YOUR TASK >>
Below are records; state how many of their lines hold the word "exclusive", and give only the figure.

*** Opening of MATERIAL FOR THIS TASK ***

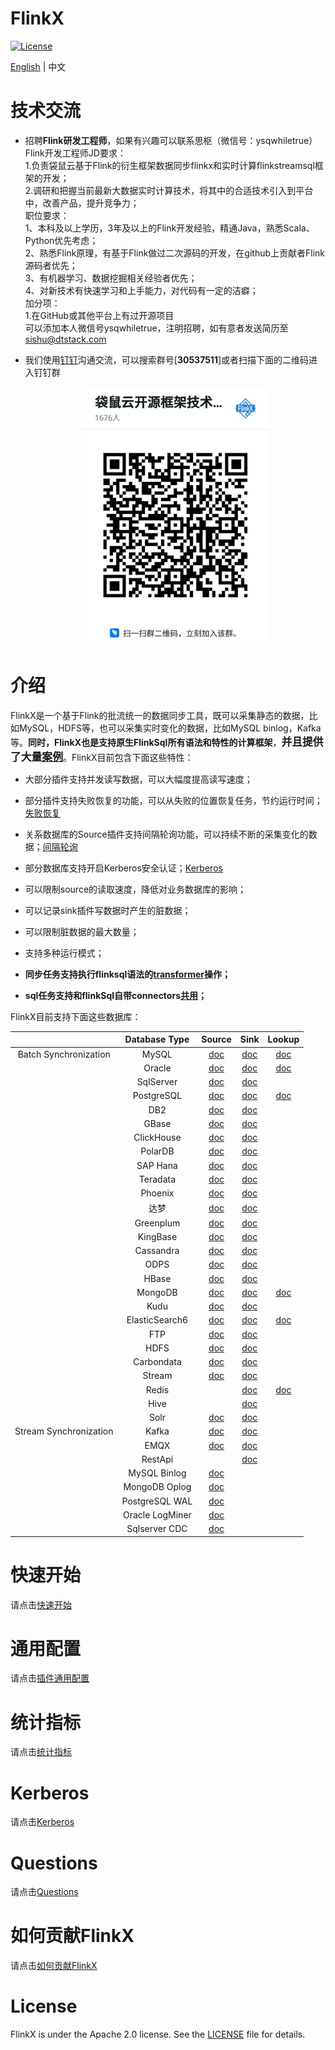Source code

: FlinkX
============

[![License](https://img.shields.io/badge/license-Apache%202-4EB1BA.svg)](https://www.apache.org/licenses/LICENSE-2.0.html)

[English](README.md) | 中文

# 技术交流

- 招聘**Flink研发工程师**，如果有兴趣可以联系思枢（微信号：ysqwhiletrue）<BR>
  Flink开发工程师JD要求：<BR>
  1.负责袋鼠云基于Flink的衍生框架数据同步flinkx和实时计算flinkstreamsql框架的开发；<BR>
  2.调研和把握当前最新大数据实时计算技术，将其中的合适技术引入到平台中，改善产品，提升竞争力；<BR>
  职位要求：<BR>
  1、本科及以上学历，3年及以上的Flink开发经验，精通Java，熟悉Scala、Python优先考虑；<BR>
  2、熟悉Flink原理，有基于Flink做过二次源码的开发，在github上贡献者Flink源码者优先；<BR>
  3、有机器学习、数据挖掘相关经验者优先；<BR>
  4、对新技术有快速学习和上手能力，对代码有一定的洁癖；<BR>
  加分项：<BR>
  1.在GitHub或其他平台上有过开源项目<BR>
  可以添加本人微信号ysqwhiletrue，注明招聘，如有意者发送简历至[sishu@dtstack.com](mailto:sishu@dtstack.com)

- 我们使用[钉钉](https://www.dingtalk.com/)沟通交流，可以搜索群号[**30537511**]或者扫描下面的二维码进入钉钉群

  <div align=center>
     <img src=docs/images/ding.jpg width=300 />
   </div>

# 介绍

FlinkX是一个基于Flink的批流统一的数据同步工具，既可以采集静态的数据，比如MySQL，HDFS等，也可以采集实时变化的数据，比如MySQL binlog，Kafka等。**同时，FlinkX也是支持原生FlinkSql所有语法和特性的计算框架**，<big>**并且提供了大量[案例](flinkx-examples)**</big>。FlinkX目前包含下面这些特性：

- 大部分插件支持并发读写数据，可以大幅度提高读写速度；

- 部分插件支持失败恢复的功能，可以从失败的位置恢复任务，节约运行时间；[失败恢复](docs/restore.md)

- 关系数据库的Source插件支持间隔轮询功能，可以持续不断的采集变化的数据；[间隔轮询](docs/offline/reader/mysqlreader.md)

- 部分数据库支持开启Kerberos安全认证；[Kerberos](docs/kerberos.md)

- 可以限制source的读取速度，降低对业务数据库的影响；

- 可以记录sink插件写数据时产生的脏数据；

- 可以限制脏数据的最大数量；

- 支持多种运行模式；

- **同步任务支持执行flinksql语法的[transformer](docs/quickstart.md#sync)操作；**

- **sql任务支持和flinkSql自带connectors[共用](docs/quickstart.md#sql)；**

FlinkX目前支持下面这些数据库：

|                        | Database Type  | Source                          | Sink                          | Lookup
|:----------------------:|:--------------:|:-------------------------------:|:-------------------------------:|:-------------------------------:|
| Batch Synchronization  | MySQL          | [doc](docs/connectors/mysql/mysql-source.md)        | [doc](docs/connectors/mysql/mysql-sink.md)      |[doc](docs/connectors/mysql/mysql-lookup.md)      |
|                        | Oracle         | [doc](docs/connectors/oracle/oracle-source.md)       | [doc](docs/connectors/oracle/oracle-sink.md)     |[doc](docs/connectors/oracle/oracle-lookup.md)      |
|                        | SqlServer      | [doc](docs/offline/reader/sqlserverreader.md)    | [doc](docs/offline/writer/sqlserverwriter.md)  |
|                        | PostgreSQL     | [doc](docs/connectors/postgres/postgres-source.md) | [doc](docs/connectors/postgres/postgres-sink.md) | [doc](docs/connectors/postgres/postgres-lookup.md) |
|                        | DB2            | [doc](docs/offline/reader/db2reader.md)          | [doc](docs/offline/writer/db2writer.md)        |
|                        | GBase          | [doc](docs/offline/reader/gbasereader.md)        | [doc](docs/offline/writer/gbasewriter.md)      |
|                        | ClickHouse     | [doc](docs/offline/reader/clickhousereader.md)   | [doc](docs/offline/writer/clickhousewriter.md) |
|                        | PolarDB        | [doc](docs/offline/reader/polardbreader.md)      | [doc](docs/offline/writer/polardbwriter.md)    |
|                        | SAP Hana       | [doc](docs/offline/reader/saphanareader.md)      | [doc](docs/offline/writer/saphanawriter.md)    |
|                        | Teradata       | [doc](docs/offline/reader/teradatareader.md)     | [doc](docs/offline/writer/teradatawriter.md)   |
|                        | Phoenix        | [doc](docs/offline/reader/phoenixreader.md)      | [doc](docs/offline/writer/phoenixwriter.md)    |
|                        | 达梦            | [doc](docs/offline/reader/dmreader.md)           | [doc](docs/offline/writer/dmwriter.md)        |
|                        | Greenplum      | [doc](docs/offline/reader/greenplumreader.md)    | [doc](docs/offline/writer/greenplumwriter.md)  |
|                        | KingBase       | [doc](docs/connectors/kingbase/kingbase-source.md)     | [doc](docs/connectors/kingbase/kingbase-sink.md)   |
|                        | Cassandra      | [doc](docs/offline/reader/cassandrareader.md)    | [doc](docs/offline/writer/cassandrawriter.md)  |
|                        | ODPS           | [doc](docs/offline/reader/odpsreader.md)         | [doc](docs/offline/writer/odpswriter.md)       |
|                        | HBase          | [doc](docs/offline/reader/hbasereader.md)        | [doc](docs/offline/writer/hbasewriter.md)      |
|                        | MongoDB        | [doc](docs/connectors/mongodb/mongodb-source.md) | [doc](docs/connectors/mongodb/mongodb-sink.md) |[doc](docs/connectors/mongodb/mongodb-lookup.md) |
|                        | Kudu           | [doc](docs/offline/reader/kudureader.md)         | [doc](docs/offline/writer/kuduwriter.md)       |
|                        | ElasticSearch6  | [doc](docs/connectors/elasticsearch6/es6reader.md)           | [doc](docs/connectors/elasticsearch6/es6writer.md)         | [doc](docs/connectors/elasticsearch6/es6lookup.md)
|                        | FTP            | [doc](docs/offline/reader/ftpreader.md)          | [doc](docs/offline/writer/ftpwriter.md)        |
|                        | HDFS           | [doc](docs/offline/reader/HdfsSource.md)         | [doc](docs/offline/writer/HdfsSink.md)       |
|                        | Carbondata     | [doc](docs/offline/reader/carbondatareader.md)   | [doc](docs/offline/writer/carbondatawriter.md) |
|                        | Stream         | [doc](docs/connectors/stream/stream-source.md)       | [doc](docs/connectors/stream/stream-sink.md) |
|                        | Redis          |                                                  | [doc](docs/connectors/redis/redis-sink.md)      |[doc](docs/connectors/redis/redis-lookup.md)      |
|                        | Hive           |                                                  | [doc](docs/offline/writer/HiveSink.md)       |
|                        | Solr          | [doc](docs/connectors/solr/solr-source.md)        | [doc](docs/connectors/solr/solr-sink.md)       |
| Stream Synchronization | Kafka          | [doc](docs/connectors/kafka/kafka-source.md)       | [doc](docs/connectors/kafka/kafka-sink.md)     |
|                        | EMQX           | [doc](docs/connectors/emqx/emqx-source.md)        | [doc](docs/connectors/emqx/emqx-sink.md)      |
|                        | RestApi        | | [doc](docs/realTime/writer/restapiwriter.md)   |
|                        | MySQL Binlog   | [doc](docs/realTime/reader/BinlogSource.md)      |                                                |
|                        | MongoDB Oplog  | [doc](docs/realTime/reader/mongodboplogreader.md)|                                                |
|                        | PostgreSQL WAL | [doc](docs/realTime/reader/pgwalreader.md)       |                                                |
|                        | Oracle LogMiner | [doc](docs/realTime/reader/logminerreader.md)   |                                            |
|                        | Sqlserver CDC | [doc](docs/realTime/reader/sqlservercdcreader.md) |                                                |

# 快速开始

请点击[快速开始](docs/quickstart.md)

# 通用配置

请点击[插件通用配置](docs/generalconfig.md)

# 统计指标

请点击[统计指标](docs/statistics.md)

# Kerberos

请点击[Kerberos](docs/kerberos.md)

# Questions

请点击[Questions](docs/questions.md)

# 如何贡献FlinkX

请点击[如何贡献FlinkX](docs/contribution.md)

# License

FlinkX is under the Apache 2.0 license. See
the [LICENSE](http://www.apache.org/licenses/LICENSE-2.0) file for details.
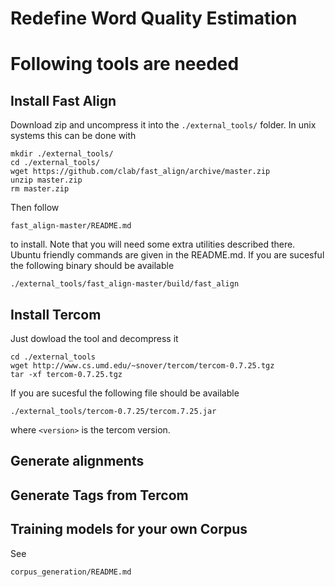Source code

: Redefine Word Quality Estimation
======

# Following tools are needed

## Install Fast Align

Download zip and uncompress it into the `./external_tools/` folder. In unix
systems this can be done with

    mkdir ./external_tools/
    cd ./external_tools/
    wget https://github.com/clab/fast_align/archive/master.zip
    unzip master.zip
    rm master.zip
    
Then follow 

    fast_align-master/README.md 
    
to install. Note that you will need some extra utilities described there.
Ubuntu friendly commands are given in the README.md. If you are sucesful the
following binary should be available

    ./external_tools/fast_align-master/build/fast_align  

## Install Tercom

Just dowload the tool and decompress it

    cd ./external_tools
    wget http://www.cs.umd.edu/~snover/tercom/tercom-0.7.25.tgz
    tar -xf tercom-0.7.25.tgz

If you are sucesful the following file should be available

    ./external_tools/tercom-0.7.25/tercom.7.25.jar

where `<version>` is the tercom version.

## Generate alignments

## Generate Tags from Tercom



## Training models for your own Corpus 

See 

    corpus_generation/README.md
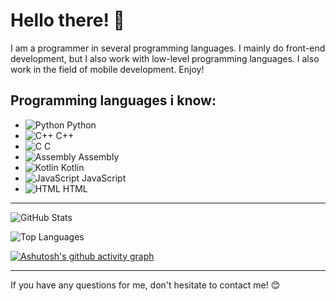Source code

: # Hello there! 👋

I am a programmer in several programming languages. I mainly do front-end development, but I also work with low-level programming languages. I also work in the field of mobile development.
Enjoy!

## Programming languages ​​i know:

- ![Python](https://img.icons8.com/color/48/000000/python--v1.png) Python
- ![C++](https://img.icons8.com/color/48/000000/c-plus-plus-logo.png) C++
- ![C](https://img.icons8.com/color/48/000000/c-programming.png) C
- ![Assembly](https://img.icons8.com/?size=50&id=gVK745a4Vaur&format=png&color=000000) Assembly
- ![Kotlin](https://img.icons8.com/?size=50&id=ZoxjA0jZDdFZ&format=png&color=000000) Kotlin
- ![JavaScript](https://img.icons8.com/color/48/000000/javascript--v1.png) JavaScript
- ![HTML](https://img.icons8.com/color/48/000000/html-5.png) HTML

---

![GitHub Stats](https://github-readme-stats.vercel.app/api?username=PRoX2011&show_icons=true&theme=dark)

![Top Languages](https://github-readme-stats.vercel.app/api/top-langs/?username=PRoX2011&layout=compact&theme=dark)

[![Ashutosh's github activity graph](https://github-readme-activity-graph.vercel.app/graph?username=disvord-projects&theme=tokyo-night)](https://github.com/ashutosh00710/github-readme-activity-graph)

---

If you have any questions for me, don't hesitate to contact me! 😊
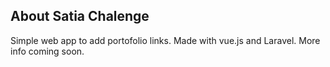 ## About Satia Chalenge

Simple web app to add portofolio links. Made with vue.js and Laravel. More info coming soon.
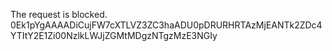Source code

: The request is blocked.
0Ek1pYgAAAADiCujFW7cXTLVZ3ZC3haADU0pDRURHRTAzMjEANTk2ZDc4YTItY2E1Zi00NzlkLWJjZGMtMDgzNTgzMzE3NGIy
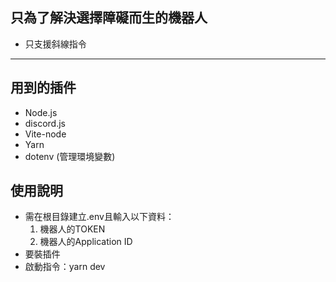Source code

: ## 只為了解決選擇障礙而生的機器人
- 只支援斜線指令
---
## 用到的插件

- Node.js  
- discord.js  
- Vite-node  
- Yarn  
- dotenv (管理環境變數)  

## 使用說明

- 需在根目錄建立.env且輸入以下資料：
    1. 機器人的TOKEN
    2. 機器人的Application ID
- 要裝插件
- 啟動指令：yarn dev
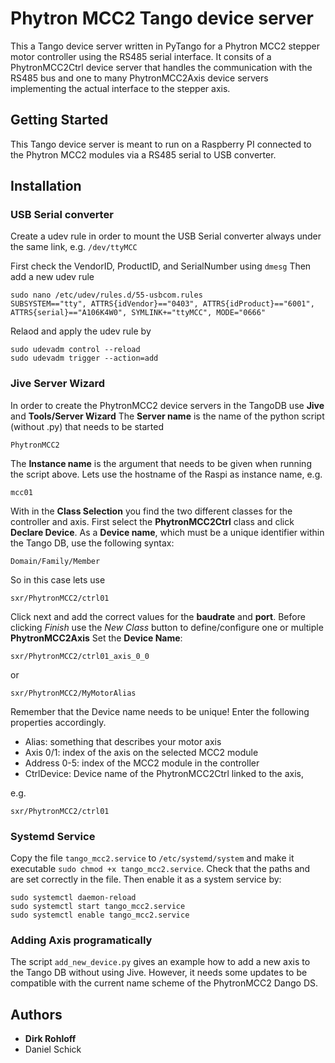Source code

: 
# Phytron MCC2 Tango device server

This a Tango device server written in PyTango for a Phytron MCC2 stepper motor controller using the RS485 serial interface.
It consits of a PhytronMCC2Ctrl device server that handles the communication with the RS485 bus and one to many PhytronMCC2Axis device servers implementing the actual interface to the stepper axis.

## Getting Started

This Tango device server is meant to run on a Raspberry PI connected to the Phytron MCC2 modules via a RS485 serial to USB converter.

## Installation

### USB Serial converter

Create a udev rule in order to mount the USB Serial converter always under the same link, e.g. `/dev/ttyMCC`

First check the VendorID, ProductID, and SerialNumber using `dmesg`
Then add a new udev rule
    
    sudo nano /etc/udev/rules.d/55-usbcom.rules
    SUBSYSTEM=="tty", ATTRS{idVendor}=="0403", ATTRS{idProduct}=="6001", ATTRS{serial}=="A106K4W0", SYMLINK+="ttyMCC", MODE="0666"

Relaod and apply the udev rule by

    sudo udevadm control --reload
    sudo udevadm trigger --action=add


### Jive Server Wizard
In order to create the PhytronMCC2 device servers in the TangoDB use **Jive** and **Tools/Server Wizard**
The **Server name** is the name of the python script (without .py) that needs to be started

    PhytronMCC2

The **Instance name** is the argument that needs to be given when running the script above. Lets use the hostname of the Raspi as instance name, e.g.

    mcc01

With in the **Class Selection** you find the two different classes for the controller and axis. First select the **PhytronMCC2Ctrl** class and click **Declare Device**.
As a **Device name**, which must be a unique identifier within the Tango DB, use the following syntax:

    Domain/Family/Member
  
So in this case lets use

    sxr/PhytronMCC2/ctrl01

Click next and add the correct values for the **baudrate** and **port**.
Before clicking *Finish* use the *New Class* button to define/configure one or multiple **PhytronMCC2Axis** 
Set the **Device Name**:

    sxr/PhytronMCC2/ctrl01_axis_0_0
or

    sxr/PhytronMCC2/MyMotorAlias

Remember that the Device name needs to be unique!
Enter the following properties accordingly.
- Alias: something that describes your motor axis
- Axis 0/1: index of the axis on the selected MCC2 module
- Address 0-5: index of the MCC2 module in the controller
- CtrlDevice: Device name of the PhytronMCC2Ctrl linked to the axis,

e.g.

    sxr/PhytronMCC2/ctrl01

### Systemd Service

Copy the file `tango_mcc2.service` to `/etc/systemd/system` and make it executable `sudo chmod +x tango_mcc2.service`.
Check that the paths and are set correctly in the file. Then enable it as a system service by:

    sudo systemctl daemon-reload 
    sudo systemctl start tango_mcc2.service
    sudo systemctl enable tango_mcc2.service

### Adding Axis programatically

The script `add_new_device.py` gives an example how to add a new axis to the Tango DB without using Jive.
However, it needs some updates to be compatible with the current name scheme of the PhytronMCC2 Dango DS.

## Authors

* **Dirk Rohloff**
* Daniel Schick



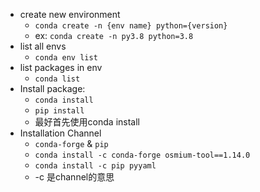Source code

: -  create new environment
    - `conda create -n {env name} python={version}`
    - ex: `conda create -n py3.8 python=3.8`
- list all envs
    - `conda env list`
- list packages in env
    - `conda list`
- Install package:
    - `conda install`
    - `pip install`
    - 最好首先使用conda install
- Installation Channel
    - `conda-forge` & `pip`
    - `conda install -c conda-forge osmium-tool==1.14.0`
    - `conda install -c pip pyyaml`
    - -c 是channel的意思
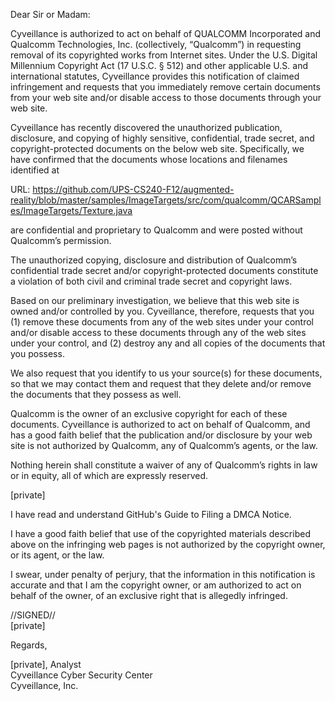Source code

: Dear Sir or Madam:

Cyveillance is authorized to act on behalf of QUALCOMM Incorporated and Qualcomm Technologies, Inc. (collectively, “Qualcomm”) in requesting removal of its copyrighted works from Internet sites. Under the U.S. Digital Millennium Copyright Act (17 U.S.C. § 512) and other applicable U.S. and international statutes, Cyveillance provides this notification of claimed infringement and requests that you immediately remove certain documents from your web site and/or disable access to those documents through your web site.

Cyveillance has recently discovered the unauthorized publication, disclosure, and copying of highly sensitive, confidential, trade secret, and copyright-protected documents on the below web site. Specifically, we have confirmed that the documents whose locations and filenames identified at

URL: https://github.com/UPS-CS240-F12/augmented-reality/blob/master/samples/ImageTargets/src/com/qualcomm/QCARSamples/ImageTargets/Texture.java

are confidential and proprietary to Qualcomm and were posted without Qualcomm’s permission.

The unauthorized copying, disclosure and distribution of Qualcomm’s confidential trade secret and/or copyright-protected documents constitute a violation of both civil and criminal trade secret and copyright laws.

Based on our preliminary investigation, we believe that this web site is owned and/or controlled by you. Cyveillance, therefore, requests that you (1) remove these documents from any of the web sites under your control and/or disable access to these documents through any of the web sites under your control, and (2) destroy any and all copies of the documents that you possess.

We also request that you identify to us your source(s) for these documents, so that we may contact them and request that they delete and/or remove the documents that they possess as well.

Qualcomm is the owner of an exclusive copyright for each of these documents. Cyveillance is authorized to act on behalf of Qualcomm, and has a good faith belief that the publication and/or disclosure by your web site is not authorized by Qualcomm, any of Qualcomm’s agents, or the law.

Nothing herein shall constitute a waiver of any of Qualcomm’s rights in law or in equity, all of which are expressly reserved.

[private]

I have read and understand GitHub's Guide to Filing a DMCA Notice.

I have a good faith belief that use of the copyrighted materials described above on the infringing web pages is not authorized by the copyright owner, or its agent, or the law.

I swear, under penalty of perjury, that the information in this notification is accurate and that I am the copyright owner, or am authorized to act on behalf of the owner, of an exclusive right that is allegedly infringed.

//SIGNED//  
[private]

Regards,

[private], Analyst  
Cyveillance Cyber Security Center  
Cyveillance, Inc.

*** Close of MATERIAL FOR THIS TASK ***

PROBLEM SOLUTION >>
2